Ce mélange de sentiments a façonné un livre que Mara Mollà a publié en 2016. Son titre: «El destino estaba escrito» («Le destin était écrit»). Un roman mettant en vedette une fille d'une humble famille marocaine appelée Amira. L'auteure y raconte la vie rurale d'une famille berbère du nord du Maroc, la vie d'Amira depuis son enfance jusqu'en 1978, au moment où elle accouche à Melilla.

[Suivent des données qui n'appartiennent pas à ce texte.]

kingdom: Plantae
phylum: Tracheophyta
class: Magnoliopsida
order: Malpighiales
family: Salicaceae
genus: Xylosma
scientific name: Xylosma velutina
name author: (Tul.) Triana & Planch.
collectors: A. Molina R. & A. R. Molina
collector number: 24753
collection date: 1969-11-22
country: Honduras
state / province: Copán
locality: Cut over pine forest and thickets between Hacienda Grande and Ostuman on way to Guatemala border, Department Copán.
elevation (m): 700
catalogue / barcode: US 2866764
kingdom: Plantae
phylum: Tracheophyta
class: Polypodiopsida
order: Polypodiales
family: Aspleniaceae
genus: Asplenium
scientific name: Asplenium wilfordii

Ces jours-ci, Mara est en train de préparer son deuxième roman, La Perla Azul , une continuation de son premier livre, où la partie fictive fusionne parfaitement avec les chapitres de sa vie réelle. "La protagonisme est toujours la femme, courageuse, en avance sur son temps, qui lutte pour retrouver la fille qui a été volée et qui était déclarée morte quand elle l'a accouché ... Il y a beaucoup de moi dans ce roman", révèle Mara, Elle a un diplôme en relations de travail et ressources humaines de l'Université de Valence et a travaillé dans l'enseignement et dans les administrations publiques et privées.
Aujourd'hui, elle est mariée et a deux petits enfants. En 2008, elle a acheté un appartement avec son mari dans un complexe touristique à Saïdia, au nord du Maroc, connu sous le nom de La Perla Azul, qui est aussi le titre de son livre. A cette époque, elle ne savait pas que ses origines venaient du Maroc.